Here are some OpenGL improvement suggestions I thought of. Many come from RenderMan. I know that OpenGL is not designed to be a real-time RenderMan but some ideas could drive OpenGL development towards very interesting concepts. Anyway, most people are trying to use OpenGL as a kind of real-time RenderMan.
New shader types
Shaders are great because they allow to redefine what the fixed function pipeline was previously doing. But for me, the current way of programming is not the most convenient. Different BRDF? Different shader. That is OK. But same BRDF with different number of textures, number of lights, light type, fog,… All need a different shader (or one big and slow shader). For that, the fixed function pipeline was more convenient.
I suggest to create new types of shaders to subdivide processing and allow a more modular shader design. Example of new types:
Light source shaders:
Defines how a light illuminates surfaces: e.g. directional light, spot light, point light, area light, projected texture,…
Surface shaders:
Defines how surface reacts to incoming light: e.g. phong, blinn, celshading, anisotropic,… Several shaders could be combined for a single surface for defining multi-layered materials.
Filtering shaders:
Defines how texture pixels are used when a texture lookup is done: e.g. nearest neighbor, linear, cubic, Catmull-Rom, Lanczos,…
Rasterization shaders:
Defines how pixels are drawn to the frame buffer: e.g. eye-space fog, full-screen effects,…
These are just examples on how we could modularize shaders. By the way, this does not yet solve the problem of surfaces with different number of textures.
I am not suggesting at all that hardware should be modified to reflect this modularization. This can be handled in software by combining the different pieces to create hardware-oriented shaders. Instead of defining and compiling all possible shaders, OpenGL should assemble those little parts dynamically. Current hardware-oriented shaders should still be available so OpenGL can be left open to other types of applications than 3D rendering.

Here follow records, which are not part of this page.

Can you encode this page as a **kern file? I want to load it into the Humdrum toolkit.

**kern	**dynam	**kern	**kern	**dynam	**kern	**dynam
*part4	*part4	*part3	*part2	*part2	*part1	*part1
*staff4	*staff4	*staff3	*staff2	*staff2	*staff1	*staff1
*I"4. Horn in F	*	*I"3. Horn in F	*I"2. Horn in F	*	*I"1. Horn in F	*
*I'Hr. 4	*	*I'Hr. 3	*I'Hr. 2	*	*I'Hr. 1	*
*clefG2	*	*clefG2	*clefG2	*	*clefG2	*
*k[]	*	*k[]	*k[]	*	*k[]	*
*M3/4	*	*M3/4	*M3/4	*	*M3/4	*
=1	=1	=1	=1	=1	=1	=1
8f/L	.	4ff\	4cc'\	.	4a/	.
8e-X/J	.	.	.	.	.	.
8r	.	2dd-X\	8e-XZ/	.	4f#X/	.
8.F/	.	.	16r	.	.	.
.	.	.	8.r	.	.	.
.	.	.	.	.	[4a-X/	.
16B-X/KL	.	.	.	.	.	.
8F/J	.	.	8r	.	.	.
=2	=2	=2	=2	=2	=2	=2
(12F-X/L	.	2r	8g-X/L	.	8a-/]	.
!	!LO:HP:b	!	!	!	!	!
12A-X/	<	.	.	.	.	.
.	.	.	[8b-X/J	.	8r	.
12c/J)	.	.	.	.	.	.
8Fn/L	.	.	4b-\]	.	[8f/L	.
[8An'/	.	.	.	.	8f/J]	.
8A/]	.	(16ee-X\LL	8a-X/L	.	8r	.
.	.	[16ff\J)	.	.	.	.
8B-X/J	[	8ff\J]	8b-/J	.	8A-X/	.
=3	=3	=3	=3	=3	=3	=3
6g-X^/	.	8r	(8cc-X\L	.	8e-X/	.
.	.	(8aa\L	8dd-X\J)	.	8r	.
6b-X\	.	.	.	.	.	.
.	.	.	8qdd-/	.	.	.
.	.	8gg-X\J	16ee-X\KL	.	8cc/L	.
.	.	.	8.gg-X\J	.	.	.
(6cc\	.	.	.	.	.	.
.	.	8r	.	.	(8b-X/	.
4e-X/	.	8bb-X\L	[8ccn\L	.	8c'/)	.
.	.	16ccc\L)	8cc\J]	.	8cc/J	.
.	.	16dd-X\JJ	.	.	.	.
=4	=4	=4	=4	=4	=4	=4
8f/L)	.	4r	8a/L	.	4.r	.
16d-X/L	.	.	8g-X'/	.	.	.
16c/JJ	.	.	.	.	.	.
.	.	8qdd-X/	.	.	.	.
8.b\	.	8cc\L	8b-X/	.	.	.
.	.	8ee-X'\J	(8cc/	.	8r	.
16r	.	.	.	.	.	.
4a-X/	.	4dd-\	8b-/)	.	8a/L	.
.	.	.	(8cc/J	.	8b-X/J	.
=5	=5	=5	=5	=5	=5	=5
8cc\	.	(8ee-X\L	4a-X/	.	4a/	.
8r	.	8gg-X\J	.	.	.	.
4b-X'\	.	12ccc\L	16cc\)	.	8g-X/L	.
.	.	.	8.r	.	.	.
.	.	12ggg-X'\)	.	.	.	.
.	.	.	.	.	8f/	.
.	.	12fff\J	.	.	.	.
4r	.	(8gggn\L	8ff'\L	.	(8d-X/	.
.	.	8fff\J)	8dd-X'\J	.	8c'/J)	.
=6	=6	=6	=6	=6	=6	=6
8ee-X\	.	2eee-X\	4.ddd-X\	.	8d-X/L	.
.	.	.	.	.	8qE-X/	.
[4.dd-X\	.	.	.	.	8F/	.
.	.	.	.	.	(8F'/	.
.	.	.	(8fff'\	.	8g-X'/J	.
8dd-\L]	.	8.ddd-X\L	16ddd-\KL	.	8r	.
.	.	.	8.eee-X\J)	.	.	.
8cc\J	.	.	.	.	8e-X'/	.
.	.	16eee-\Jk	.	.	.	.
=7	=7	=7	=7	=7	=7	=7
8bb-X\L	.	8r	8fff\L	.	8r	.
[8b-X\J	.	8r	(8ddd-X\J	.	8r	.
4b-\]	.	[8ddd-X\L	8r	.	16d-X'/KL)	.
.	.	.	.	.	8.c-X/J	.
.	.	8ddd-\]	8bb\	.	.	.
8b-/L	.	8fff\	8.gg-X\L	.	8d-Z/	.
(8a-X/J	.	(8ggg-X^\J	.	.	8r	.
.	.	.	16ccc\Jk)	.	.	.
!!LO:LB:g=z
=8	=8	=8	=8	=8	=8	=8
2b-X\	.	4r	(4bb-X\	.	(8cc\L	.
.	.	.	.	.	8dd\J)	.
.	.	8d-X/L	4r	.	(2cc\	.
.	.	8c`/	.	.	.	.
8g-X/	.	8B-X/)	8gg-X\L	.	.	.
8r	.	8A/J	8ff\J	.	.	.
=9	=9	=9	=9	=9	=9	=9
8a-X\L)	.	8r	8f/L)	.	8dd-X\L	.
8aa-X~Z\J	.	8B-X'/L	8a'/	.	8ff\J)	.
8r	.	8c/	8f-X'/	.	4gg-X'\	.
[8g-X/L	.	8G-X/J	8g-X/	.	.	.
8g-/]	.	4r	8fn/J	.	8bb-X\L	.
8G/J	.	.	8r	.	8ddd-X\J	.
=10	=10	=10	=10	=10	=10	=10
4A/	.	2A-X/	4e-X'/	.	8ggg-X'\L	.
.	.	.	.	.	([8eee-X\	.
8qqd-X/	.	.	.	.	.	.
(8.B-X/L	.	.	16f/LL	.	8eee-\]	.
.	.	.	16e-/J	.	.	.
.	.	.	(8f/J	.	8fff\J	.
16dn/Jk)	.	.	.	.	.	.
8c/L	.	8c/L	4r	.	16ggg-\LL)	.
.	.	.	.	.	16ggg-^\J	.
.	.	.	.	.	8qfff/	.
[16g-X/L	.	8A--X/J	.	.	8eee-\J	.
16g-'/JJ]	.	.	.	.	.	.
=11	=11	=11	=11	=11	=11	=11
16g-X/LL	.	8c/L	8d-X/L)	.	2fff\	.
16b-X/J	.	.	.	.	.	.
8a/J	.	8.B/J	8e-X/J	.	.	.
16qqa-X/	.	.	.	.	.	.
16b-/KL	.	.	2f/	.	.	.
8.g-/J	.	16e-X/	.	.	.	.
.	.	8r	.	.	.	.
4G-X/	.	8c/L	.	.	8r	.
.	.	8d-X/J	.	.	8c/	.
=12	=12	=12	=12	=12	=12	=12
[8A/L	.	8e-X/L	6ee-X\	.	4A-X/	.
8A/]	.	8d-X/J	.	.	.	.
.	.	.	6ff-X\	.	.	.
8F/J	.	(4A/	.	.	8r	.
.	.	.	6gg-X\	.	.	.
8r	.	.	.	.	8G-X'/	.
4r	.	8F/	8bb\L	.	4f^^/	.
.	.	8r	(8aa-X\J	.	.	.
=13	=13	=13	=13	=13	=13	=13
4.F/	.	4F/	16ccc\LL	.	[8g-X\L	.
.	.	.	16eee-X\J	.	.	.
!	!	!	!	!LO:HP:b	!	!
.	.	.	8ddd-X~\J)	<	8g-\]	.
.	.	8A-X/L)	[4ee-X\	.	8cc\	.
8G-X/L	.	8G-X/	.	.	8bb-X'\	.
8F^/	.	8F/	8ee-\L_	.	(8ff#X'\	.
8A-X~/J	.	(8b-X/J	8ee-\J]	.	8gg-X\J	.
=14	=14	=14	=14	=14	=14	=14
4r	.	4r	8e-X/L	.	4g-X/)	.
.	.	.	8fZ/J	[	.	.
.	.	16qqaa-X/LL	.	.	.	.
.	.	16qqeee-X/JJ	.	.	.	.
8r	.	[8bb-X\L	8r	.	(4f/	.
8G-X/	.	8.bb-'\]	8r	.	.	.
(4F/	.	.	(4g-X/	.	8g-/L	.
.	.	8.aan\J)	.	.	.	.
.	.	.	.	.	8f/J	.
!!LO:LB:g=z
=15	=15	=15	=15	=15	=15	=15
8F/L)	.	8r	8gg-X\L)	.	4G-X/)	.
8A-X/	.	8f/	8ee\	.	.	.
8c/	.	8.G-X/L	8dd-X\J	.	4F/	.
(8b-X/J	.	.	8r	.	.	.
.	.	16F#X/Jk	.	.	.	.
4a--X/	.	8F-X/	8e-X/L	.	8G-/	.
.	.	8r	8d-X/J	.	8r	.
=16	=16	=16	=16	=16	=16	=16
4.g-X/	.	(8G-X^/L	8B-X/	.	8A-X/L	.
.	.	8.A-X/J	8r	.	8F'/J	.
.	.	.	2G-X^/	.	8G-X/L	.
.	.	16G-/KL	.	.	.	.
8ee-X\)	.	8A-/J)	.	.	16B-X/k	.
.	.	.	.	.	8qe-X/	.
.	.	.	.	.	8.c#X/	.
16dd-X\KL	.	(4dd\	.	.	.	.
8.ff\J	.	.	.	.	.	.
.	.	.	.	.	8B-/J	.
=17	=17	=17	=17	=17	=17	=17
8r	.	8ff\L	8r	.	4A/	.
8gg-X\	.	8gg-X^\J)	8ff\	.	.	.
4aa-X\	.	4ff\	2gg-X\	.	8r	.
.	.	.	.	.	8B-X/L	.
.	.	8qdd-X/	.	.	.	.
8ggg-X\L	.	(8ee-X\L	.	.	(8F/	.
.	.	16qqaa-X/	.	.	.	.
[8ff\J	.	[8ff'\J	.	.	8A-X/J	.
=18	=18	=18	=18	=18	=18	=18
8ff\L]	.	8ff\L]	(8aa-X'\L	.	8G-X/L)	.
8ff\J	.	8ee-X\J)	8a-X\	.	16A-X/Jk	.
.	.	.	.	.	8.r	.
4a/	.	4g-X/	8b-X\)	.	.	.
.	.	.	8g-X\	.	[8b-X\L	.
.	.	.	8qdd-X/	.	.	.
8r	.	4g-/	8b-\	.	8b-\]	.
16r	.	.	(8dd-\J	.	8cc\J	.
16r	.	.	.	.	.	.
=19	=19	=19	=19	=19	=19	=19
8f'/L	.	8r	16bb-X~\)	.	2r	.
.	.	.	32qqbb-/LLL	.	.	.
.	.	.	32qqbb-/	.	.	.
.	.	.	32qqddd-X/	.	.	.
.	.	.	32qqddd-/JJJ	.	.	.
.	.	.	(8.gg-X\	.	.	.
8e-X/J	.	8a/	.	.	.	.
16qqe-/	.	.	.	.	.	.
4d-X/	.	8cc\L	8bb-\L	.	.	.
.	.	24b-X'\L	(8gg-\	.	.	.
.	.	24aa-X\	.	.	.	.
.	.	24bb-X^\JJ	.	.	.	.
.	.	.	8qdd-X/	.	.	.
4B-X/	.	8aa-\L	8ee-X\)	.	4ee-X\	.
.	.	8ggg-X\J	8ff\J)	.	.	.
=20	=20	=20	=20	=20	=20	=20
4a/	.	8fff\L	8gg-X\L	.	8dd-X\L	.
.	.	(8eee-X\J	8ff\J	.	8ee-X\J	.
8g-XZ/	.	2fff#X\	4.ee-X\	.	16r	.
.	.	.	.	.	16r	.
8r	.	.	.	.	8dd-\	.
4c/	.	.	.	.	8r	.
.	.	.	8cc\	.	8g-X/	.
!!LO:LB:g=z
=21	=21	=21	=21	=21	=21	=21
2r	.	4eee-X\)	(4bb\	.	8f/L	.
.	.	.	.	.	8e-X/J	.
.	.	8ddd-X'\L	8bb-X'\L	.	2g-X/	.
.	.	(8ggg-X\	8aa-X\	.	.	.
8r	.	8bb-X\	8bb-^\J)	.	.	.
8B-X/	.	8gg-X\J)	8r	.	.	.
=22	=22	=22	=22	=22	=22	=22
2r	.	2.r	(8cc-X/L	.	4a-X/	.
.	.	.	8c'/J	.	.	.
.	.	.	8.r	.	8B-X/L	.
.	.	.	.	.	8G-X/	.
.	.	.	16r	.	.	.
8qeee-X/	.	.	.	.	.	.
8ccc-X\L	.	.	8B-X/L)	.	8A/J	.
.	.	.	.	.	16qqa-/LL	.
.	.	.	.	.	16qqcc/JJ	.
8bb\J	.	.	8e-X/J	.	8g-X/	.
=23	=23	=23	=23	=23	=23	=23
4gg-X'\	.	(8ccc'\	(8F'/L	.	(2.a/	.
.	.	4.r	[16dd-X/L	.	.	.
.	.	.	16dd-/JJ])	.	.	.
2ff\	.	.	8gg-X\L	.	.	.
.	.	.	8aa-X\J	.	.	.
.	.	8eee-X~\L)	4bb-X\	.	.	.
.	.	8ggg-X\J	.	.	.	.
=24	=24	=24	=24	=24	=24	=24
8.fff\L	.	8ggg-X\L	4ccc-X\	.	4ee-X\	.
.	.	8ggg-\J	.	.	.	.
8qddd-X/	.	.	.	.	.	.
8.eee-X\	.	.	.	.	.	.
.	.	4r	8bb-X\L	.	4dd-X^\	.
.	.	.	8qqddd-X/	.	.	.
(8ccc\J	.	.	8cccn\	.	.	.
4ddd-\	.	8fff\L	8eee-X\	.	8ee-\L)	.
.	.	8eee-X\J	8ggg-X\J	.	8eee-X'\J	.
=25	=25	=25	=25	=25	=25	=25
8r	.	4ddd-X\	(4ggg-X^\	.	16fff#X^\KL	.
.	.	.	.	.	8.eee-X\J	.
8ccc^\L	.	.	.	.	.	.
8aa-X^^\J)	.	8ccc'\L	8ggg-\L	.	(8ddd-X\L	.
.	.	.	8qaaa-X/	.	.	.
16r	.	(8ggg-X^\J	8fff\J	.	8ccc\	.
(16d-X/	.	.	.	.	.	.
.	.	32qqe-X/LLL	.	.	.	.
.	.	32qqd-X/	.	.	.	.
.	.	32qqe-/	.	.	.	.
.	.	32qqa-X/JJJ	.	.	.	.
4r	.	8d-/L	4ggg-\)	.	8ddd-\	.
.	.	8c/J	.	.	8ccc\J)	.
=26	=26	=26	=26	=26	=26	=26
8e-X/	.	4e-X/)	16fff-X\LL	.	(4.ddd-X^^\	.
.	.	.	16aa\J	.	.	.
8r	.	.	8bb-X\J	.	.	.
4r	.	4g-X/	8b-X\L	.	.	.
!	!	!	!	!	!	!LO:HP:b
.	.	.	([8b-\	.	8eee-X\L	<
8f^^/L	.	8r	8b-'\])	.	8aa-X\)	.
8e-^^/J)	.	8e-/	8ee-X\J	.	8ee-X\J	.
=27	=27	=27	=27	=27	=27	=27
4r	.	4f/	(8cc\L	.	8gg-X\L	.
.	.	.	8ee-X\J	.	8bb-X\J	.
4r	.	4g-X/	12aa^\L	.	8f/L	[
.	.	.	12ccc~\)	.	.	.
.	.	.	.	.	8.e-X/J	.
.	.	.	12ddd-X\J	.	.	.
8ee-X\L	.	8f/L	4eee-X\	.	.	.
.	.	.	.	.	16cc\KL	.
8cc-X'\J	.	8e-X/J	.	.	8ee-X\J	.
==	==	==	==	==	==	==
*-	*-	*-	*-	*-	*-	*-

Shader types for programming what is not yet programmable:
Unpack shaders:
Defines how texture memory representation is converted to color input values for shaders: e.g. chroma subsampling (for 4:2:2 or 4:2:0 YUV pictures)
Blending shaders:
Defines how pixels are combined with those already in the frame buffer: e.g. use alpha for opacity combined with color multiplication for color filter
Varying interpolation shaders:
Defines how a varying variable is interpolated from one vertex to the next: e.g. linear, flatshading like,…
Frame buffer pixel format
I don’t know if it’s already possible (with framebuffer objects and multiple render buffers). What I suggest is a way to define how pixels are stored in the framebuffer. For example, I would like each pixel to have a color and a colorized alpha: RGBArAgAb. This could then be used in the blending shaders to simulate colorized glass with a reflection on it, for example. The color is the reflection (an environment map) and the alpha is the glass transmission (final color = destination * alpha + source (where each is a vec3)).
Shading rate
By now, fragment shaders are run for each fragment that is drawn. In RenderMan, a shading rate can be defined to specify how often a surface shader should be run. Values are then interpolated between the computed values. When the shading rate is 0, values are computed only on vertices (gouraud shading). This could be great to improve performance.
Time dimension
OpenGL has no knowledge of time. Should a time dimension be useful to compute effects as motion-blur in hardware?
Adaptive subdivision
It would be great to allow a surface to be subdivided adaptively at rendering depending of its size on the screen. This would make it possible to make real curved surfaces, that would appear smooth independently of how closely of the viewer it is shown. This would also allow real displacement mapping. Subdivision should be programmable with subdivision shaders.
Non-linear projection
How to setup a fisheye projection? With a vertex shader? Vertices positions would be correct, but lines would still be straight instead of curved. With a cube map? It works, but rendering has to be done to a texture and sampling precision is lost. Should projection be done at the fragment level? Does adaptive subdivision solve our problem?